**EXERCISE BRIEF**
Some lines in the data below hold the string "Sault". Report how many, as a bare number.

**THE RECORDS**
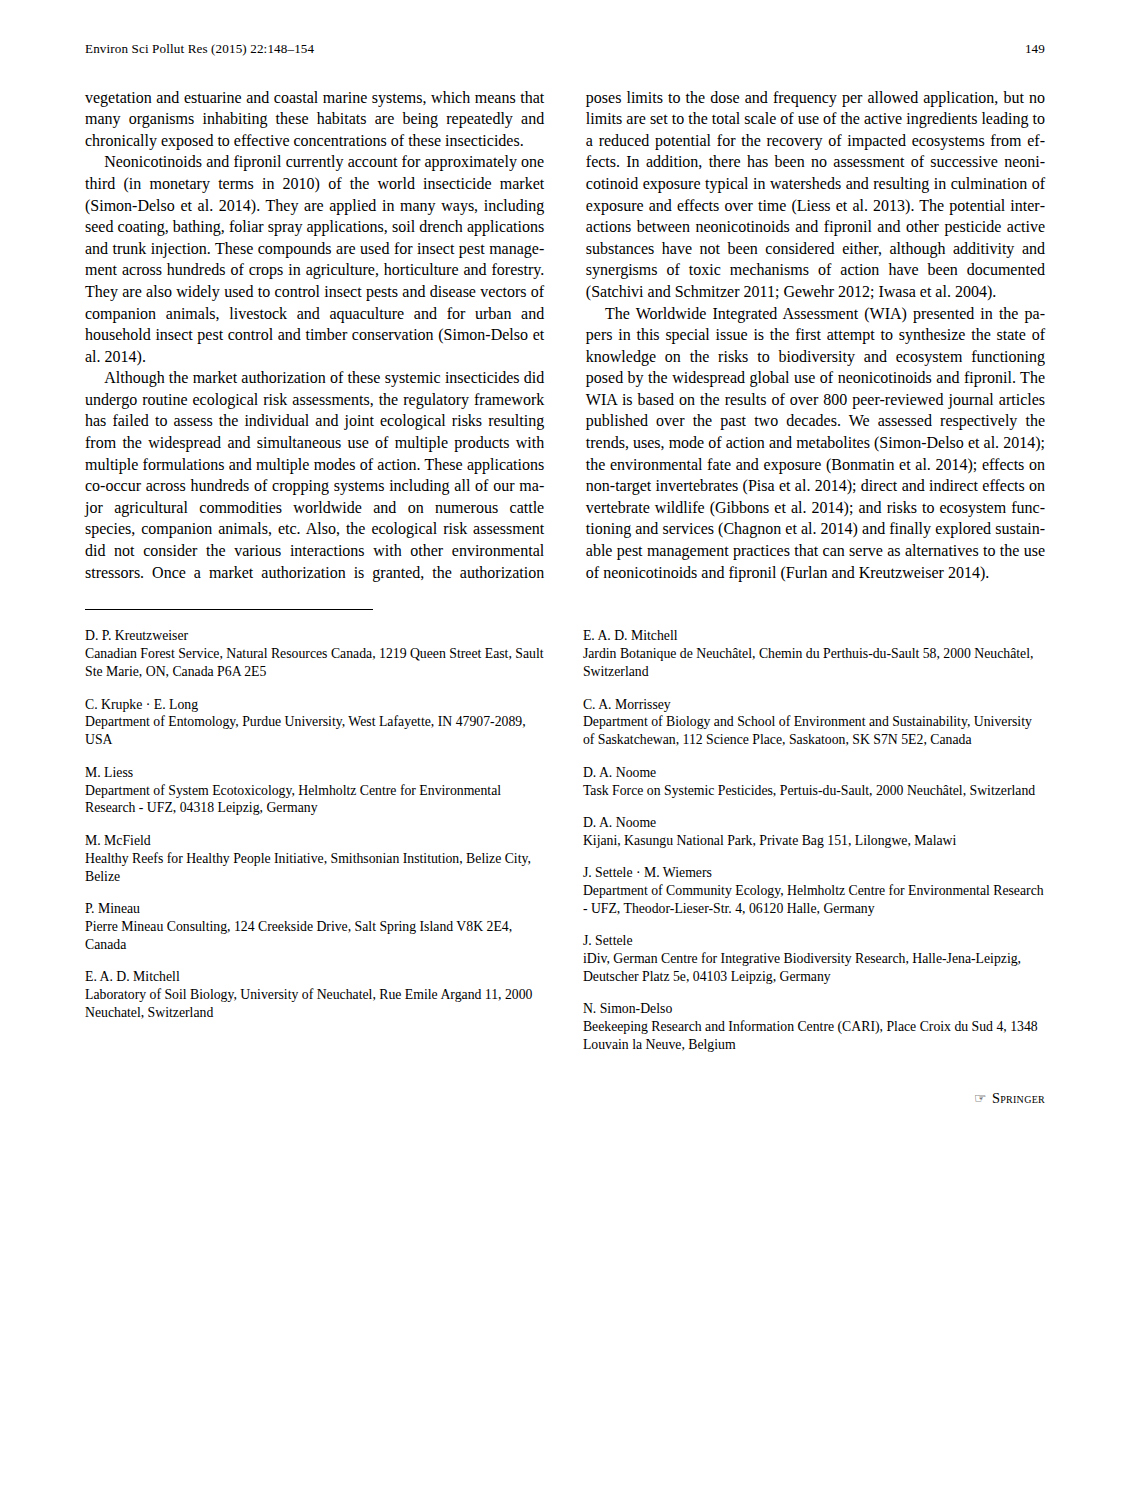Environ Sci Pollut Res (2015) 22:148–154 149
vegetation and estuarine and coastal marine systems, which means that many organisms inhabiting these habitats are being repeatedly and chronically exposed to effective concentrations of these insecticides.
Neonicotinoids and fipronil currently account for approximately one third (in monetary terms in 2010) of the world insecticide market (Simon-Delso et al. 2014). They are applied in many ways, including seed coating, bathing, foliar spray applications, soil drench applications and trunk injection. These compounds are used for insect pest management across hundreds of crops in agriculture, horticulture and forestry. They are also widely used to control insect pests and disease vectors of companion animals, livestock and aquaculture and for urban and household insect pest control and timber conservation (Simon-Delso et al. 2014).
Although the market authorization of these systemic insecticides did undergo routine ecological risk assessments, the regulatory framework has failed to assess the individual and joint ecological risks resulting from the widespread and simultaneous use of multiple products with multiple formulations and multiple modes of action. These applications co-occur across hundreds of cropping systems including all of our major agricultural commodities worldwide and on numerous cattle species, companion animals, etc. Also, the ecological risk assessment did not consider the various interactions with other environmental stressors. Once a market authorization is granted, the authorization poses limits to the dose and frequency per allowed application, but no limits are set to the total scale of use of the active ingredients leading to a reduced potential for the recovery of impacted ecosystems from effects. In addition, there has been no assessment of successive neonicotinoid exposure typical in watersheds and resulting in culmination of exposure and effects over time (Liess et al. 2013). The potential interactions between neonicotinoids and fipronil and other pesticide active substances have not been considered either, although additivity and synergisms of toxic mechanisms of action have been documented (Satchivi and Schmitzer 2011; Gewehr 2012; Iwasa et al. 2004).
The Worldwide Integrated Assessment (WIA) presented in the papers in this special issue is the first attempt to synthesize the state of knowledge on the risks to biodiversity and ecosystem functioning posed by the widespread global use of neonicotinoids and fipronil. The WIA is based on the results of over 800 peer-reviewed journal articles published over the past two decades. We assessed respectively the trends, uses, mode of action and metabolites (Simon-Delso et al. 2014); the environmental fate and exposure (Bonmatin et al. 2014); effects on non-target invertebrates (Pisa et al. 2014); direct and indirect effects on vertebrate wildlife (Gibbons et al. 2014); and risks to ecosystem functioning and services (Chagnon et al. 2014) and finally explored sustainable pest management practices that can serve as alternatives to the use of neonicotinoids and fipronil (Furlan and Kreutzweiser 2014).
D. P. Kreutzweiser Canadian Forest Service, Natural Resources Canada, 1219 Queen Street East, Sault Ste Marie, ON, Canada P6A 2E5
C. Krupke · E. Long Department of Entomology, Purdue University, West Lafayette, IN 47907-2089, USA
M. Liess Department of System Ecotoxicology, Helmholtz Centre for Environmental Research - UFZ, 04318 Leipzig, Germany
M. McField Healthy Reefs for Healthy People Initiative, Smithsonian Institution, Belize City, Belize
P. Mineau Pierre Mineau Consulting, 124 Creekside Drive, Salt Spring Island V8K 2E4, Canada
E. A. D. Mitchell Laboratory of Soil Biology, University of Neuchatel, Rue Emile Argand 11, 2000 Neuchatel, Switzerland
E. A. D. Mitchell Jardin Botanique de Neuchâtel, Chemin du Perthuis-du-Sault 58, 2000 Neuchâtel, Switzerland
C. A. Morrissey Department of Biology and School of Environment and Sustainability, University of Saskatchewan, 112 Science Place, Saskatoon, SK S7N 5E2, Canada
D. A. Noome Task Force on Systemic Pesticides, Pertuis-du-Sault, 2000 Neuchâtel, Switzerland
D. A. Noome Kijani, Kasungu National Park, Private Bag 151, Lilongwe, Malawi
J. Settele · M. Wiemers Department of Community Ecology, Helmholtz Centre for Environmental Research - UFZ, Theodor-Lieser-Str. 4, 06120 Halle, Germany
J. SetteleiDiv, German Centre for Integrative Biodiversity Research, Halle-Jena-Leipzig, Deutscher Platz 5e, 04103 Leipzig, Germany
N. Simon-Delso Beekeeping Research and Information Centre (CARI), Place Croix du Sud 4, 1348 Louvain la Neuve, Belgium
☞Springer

==

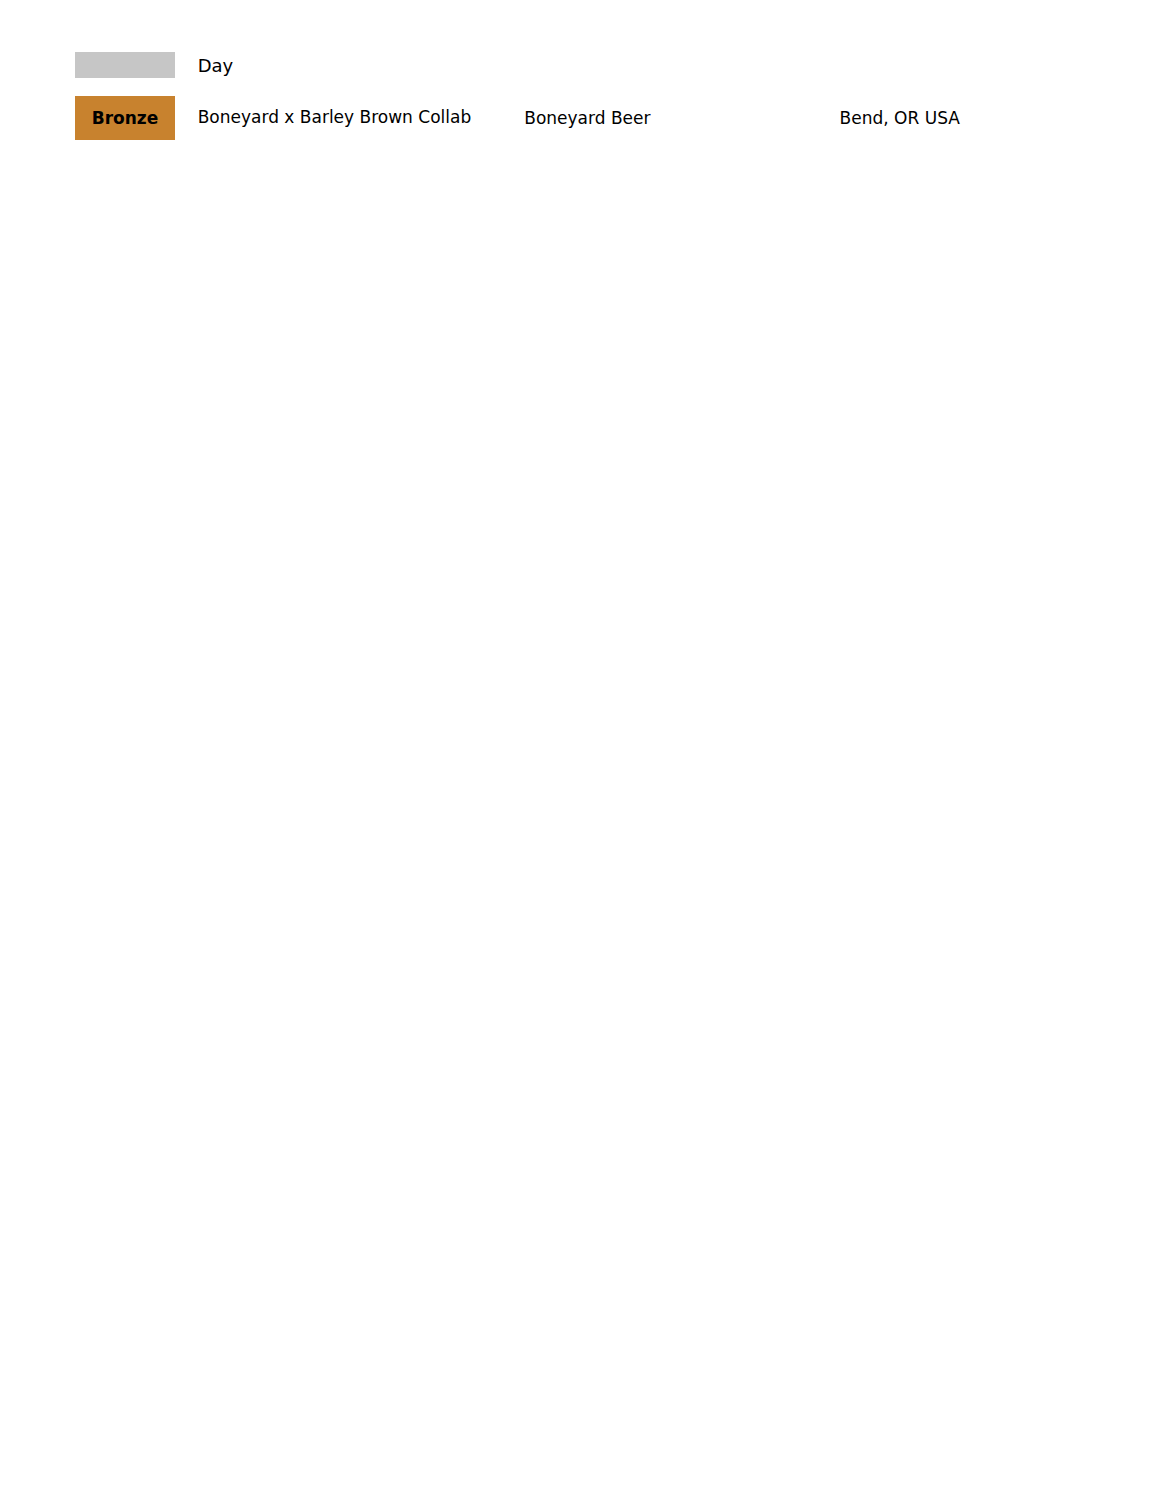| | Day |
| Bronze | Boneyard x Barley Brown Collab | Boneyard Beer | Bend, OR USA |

**WRITTEN SOLUTION**
3